No More Dorm Life: Here’s 4 Ways to Find Community After College

A college student is successful in finding community after college by joining a small group.

The college years are arguably the most sociable time in one’s life. While constantly surrounded by others of a similar age — from going to class together, dining together and living together — moments alone are rare. Once you get accustomed to this type of tightly-bonded community, you may find post-graduation life to be quite the culture shock.

This is why so many young graduates find themselves feeling lonely and searching for a comparable level of community in their new stage of life. They crave the close friendships and consistent company they had with their college roommates and classmates. 

According to Healthline, sociologists have determined three conditions that are crucial to making friends: proximity, repeated and unplanned interactions, and settings that encourage people to let their guard down.
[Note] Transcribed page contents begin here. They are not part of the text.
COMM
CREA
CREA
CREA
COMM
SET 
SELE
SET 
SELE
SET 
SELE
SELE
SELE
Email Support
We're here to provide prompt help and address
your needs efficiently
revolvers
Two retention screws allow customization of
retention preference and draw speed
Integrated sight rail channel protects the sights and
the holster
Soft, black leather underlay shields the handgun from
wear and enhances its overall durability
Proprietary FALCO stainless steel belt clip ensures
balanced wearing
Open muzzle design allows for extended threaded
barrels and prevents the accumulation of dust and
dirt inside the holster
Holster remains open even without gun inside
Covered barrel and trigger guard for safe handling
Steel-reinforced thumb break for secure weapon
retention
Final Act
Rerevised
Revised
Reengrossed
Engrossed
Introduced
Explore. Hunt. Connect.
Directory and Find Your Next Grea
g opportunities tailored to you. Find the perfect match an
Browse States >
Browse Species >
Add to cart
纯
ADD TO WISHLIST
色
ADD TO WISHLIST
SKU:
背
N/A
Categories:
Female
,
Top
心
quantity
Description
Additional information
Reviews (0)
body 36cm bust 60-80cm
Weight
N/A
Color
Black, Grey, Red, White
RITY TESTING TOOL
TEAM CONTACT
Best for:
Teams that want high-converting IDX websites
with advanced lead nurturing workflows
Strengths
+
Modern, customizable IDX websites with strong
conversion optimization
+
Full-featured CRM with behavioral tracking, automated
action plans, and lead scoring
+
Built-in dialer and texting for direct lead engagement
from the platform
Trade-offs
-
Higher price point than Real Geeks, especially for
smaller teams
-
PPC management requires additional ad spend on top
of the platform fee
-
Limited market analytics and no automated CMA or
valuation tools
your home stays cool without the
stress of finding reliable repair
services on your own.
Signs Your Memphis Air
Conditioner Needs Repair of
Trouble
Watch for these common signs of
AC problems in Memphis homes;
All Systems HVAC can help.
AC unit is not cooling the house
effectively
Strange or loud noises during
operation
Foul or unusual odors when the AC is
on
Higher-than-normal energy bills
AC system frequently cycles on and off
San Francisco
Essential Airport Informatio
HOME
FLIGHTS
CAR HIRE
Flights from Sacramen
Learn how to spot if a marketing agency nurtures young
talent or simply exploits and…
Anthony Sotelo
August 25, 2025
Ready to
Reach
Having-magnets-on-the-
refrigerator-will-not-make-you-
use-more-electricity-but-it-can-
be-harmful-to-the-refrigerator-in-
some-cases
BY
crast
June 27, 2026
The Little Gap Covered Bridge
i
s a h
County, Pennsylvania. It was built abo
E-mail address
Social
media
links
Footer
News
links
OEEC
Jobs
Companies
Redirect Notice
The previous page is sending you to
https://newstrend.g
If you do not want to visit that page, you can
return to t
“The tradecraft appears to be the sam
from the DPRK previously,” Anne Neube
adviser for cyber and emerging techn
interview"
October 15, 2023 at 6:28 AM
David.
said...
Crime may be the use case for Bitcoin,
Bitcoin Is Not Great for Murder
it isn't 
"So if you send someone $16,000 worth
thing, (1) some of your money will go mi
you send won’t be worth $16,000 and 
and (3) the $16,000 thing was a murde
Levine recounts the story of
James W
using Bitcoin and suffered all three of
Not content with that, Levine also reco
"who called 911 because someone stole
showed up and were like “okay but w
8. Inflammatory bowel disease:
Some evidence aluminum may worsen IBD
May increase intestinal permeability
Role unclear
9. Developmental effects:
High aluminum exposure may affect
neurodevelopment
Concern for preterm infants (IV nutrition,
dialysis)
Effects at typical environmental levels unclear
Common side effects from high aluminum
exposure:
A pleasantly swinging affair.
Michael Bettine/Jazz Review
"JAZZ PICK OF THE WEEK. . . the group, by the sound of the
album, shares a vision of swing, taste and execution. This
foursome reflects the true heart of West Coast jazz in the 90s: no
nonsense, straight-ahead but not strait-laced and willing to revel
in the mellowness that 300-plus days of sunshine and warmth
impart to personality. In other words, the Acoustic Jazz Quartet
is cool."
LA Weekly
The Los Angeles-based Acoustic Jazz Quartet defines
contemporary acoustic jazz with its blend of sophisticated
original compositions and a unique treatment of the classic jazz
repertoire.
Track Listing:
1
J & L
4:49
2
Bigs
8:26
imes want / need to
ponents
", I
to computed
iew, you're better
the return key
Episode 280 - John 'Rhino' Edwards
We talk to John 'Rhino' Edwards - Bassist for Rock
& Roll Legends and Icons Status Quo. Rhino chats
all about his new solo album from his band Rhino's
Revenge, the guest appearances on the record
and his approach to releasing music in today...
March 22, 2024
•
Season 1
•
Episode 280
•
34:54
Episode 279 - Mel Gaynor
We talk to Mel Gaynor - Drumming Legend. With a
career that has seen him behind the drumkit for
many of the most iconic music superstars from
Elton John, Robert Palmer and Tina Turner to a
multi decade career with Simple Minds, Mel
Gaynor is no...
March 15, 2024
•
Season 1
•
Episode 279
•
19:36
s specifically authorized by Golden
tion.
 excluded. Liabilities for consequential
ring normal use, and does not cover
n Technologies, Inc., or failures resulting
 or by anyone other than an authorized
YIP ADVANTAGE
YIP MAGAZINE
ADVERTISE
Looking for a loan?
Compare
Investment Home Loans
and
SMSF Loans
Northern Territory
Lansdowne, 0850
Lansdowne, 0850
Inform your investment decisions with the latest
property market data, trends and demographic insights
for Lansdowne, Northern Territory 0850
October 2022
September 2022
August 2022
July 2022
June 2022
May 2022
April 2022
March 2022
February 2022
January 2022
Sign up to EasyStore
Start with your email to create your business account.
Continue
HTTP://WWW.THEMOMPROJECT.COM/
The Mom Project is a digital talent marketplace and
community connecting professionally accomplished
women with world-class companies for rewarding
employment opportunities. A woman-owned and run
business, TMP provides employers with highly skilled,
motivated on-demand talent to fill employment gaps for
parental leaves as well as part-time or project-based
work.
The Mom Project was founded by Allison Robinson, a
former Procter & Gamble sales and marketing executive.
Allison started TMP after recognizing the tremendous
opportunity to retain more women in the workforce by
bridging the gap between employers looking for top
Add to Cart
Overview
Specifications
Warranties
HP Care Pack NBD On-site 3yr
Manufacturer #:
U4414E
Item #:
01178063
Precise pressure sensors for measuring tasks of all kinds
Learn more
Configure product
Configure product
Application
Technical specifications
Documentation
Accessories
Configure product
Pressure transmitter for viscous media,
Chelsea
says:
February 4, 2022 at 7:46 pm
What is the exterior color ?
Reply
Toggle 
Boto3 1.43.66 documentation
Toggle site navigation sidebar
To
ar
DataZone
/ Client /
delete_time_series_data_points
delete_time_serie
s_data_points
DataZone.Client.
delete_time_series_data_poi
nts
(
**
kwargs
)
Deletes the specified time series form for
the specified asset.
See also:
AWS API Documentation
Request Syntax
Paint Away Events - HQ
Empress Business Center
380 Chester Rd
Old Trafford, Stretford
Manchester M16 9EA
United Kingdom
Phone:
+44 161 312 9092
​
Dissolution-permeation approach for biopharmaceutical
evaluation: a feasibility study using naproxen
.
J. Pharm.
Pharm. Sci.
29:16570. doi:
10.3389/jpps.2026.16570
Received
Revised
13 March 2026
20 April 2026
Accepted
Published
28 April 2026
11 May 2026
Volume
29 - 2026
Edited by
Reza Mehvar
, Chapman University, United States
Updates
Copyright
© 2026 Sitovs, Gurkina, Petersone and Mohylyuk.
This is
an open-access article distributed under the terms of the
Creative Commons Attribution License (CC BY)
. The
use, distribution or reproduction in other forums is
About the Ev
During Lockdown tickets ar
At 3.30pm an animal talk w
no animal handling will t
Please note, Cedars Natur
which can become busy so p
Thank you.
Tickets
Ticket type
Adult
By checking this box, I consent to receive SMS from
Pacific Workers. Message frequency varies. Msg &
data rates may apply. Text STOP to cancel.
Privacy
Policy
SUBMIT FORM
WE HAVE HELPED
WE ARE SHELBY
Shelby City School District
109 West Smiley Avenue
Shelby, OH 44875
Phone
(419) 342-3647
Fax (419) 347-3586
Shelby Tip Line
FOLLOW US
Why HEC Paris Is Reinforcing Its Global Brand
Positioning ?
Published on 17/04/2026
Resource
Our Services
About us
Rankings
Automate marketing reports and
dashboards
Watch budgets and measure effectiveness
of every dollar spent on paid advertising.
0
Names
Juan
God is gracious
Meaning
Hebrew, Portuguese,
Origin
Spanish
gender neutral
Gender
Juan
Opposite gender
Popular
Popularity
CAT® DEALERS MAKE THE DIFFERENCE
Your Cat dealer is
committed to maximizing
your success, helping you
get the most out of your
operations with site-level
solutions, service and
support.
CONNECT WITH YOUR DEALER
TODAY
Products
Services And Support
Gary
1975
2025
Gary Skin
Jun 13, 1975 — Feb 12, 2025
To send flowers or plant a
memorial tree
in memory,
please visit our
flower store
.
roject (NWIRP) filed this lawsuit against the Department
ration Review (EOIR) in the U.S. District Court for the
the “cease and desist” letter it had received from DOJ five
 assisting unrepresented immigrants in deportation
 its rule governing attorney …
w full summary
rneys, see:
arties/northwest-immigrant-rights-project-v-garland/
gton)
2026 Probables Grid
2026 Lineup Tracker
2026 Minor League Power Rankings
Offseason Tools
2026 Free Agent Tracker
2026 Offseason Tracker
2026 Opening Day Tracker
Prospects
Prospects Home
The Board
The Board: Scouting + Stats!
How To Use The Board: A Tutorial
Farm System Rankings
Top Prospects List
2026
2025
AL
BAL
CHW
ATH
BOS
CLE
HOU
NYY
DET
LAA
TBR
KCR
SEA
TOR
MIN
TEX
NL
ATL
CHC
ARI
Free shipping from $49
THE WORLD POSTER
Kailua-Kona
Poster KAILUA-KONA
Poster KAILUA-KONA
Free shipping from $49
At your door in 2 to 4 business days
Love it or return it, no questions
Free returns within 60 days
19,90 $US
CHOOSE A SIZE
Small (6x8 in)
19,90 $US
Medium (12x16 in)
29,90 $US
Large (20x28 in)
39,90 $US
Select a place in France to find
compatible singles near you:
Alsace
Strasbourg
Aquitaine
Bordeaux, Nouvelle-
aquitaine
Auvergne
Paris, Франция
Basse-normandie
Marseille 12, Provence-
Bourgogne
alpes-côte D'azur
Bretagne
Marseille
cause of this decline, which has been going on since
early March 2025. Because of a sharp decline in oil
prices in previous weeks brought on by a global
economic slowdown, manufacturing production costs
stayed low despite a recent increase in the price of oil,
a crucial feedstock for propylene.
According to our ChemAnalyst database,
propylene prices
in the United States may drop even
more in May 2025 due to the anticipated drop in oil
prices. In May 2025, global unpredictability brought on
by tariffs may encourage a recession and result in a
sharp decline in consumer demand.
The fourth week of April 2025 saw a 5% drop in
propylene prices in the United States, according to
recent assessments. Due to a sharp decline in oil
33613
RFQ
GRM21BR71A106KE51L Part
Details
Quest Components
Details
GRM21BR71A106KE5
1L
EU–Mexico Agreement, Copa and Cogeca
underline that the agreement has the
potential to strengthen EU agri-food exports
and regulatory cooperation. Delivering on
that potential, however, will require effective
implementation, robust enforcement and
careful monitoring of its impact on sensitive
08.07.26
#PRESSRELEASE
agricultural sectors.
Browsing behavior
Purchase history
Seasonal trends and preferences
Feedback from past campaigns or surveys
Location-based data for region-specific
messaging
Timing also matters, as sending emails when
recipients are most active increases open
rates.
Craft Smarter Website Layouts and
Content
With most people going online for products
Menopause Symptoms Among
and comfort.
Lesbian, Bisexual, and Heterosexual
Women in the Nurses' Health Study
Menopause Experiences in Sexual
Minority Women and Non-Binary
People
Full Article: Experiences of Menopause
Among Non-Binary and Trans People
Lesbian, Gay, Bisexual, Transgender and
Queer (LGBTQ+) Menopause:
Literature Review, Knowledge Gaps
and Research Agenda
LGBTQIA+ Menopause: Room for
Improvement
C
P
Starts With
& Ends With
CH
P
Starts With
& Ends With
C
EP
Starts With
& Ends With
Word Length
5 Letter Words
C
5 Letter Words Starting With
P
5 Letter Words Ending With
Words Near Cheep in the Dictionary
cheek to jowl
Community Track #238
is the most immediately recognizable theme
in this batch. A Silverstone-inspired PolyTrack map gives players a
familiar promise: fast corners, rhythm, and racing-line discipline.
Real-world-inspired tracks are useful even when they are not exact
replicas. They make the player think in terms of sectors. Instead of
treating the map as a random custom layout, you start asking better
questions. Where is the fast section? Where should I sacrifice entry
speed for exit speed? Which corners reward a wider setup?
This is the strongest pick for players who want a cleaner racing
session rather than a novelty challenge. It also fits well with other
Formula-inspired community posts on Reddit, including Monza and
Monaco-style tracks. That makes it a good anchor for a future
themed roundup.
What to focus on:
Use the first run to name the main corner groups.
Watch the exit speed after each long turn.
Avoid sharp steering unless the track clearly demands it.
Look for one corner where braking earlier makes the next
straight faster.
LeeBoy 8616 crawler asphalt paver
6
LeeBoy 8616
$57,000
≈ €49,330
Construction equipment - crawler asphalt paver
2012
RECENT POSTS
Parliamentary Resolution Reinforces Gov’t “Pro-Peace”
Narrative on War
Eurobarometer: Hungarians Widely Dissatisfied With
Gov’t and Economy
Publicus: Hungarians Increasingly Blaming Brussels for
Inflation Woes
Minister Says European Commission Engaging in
It can feel challenging to recreate these conditions once you’re out of the collegiate setting.

So whether you’ve moved to a new city or your friends have spread out across the map, here are four steps to help you succeed in finding community after college. 

1. Look within your workplace.

It can be intimidating to reach out to coworkers, especially when they are older and in very different stages of life. However, you’d be surprised at how much you might have in common. An easy place to start is by simply inviting a coworker to lunch. A one-on-one setting outside of the office can be the perfect opportunity to let your guard down and make a lasting connection

2. Join a young adults group.

Getting plugged into a local church and joining a young adults group can be a great way to meet new friends. Oftentimes, these groups provide the chance to participate in fun outings and activities that can easily break the ice among unfamiliar faces. 

3. Volunteer with a local ministry.

Another great way you can meet new people is by volunteering with a local ministry or organization. Working together toward the same cause or to complete a service project creates commonality and forms bonds. You could even get a group of volunteers together to go out for a meal afterwards. 

4. Pursue a hobby.

Participate in a class or group that centers around a hobby or interest that you enjoy. By following your passions in a group setting, you’ll be able to find like-minded individuals who have similar interests. 

As long as you are willing to step outside of your comfort zone, you can find plenty of ways to branch out and succeed in finding community after college. No matter how old you are, you may find making new friends to be uncomfortable at first, but keep in mind that there are others out there looking for that same sense of community.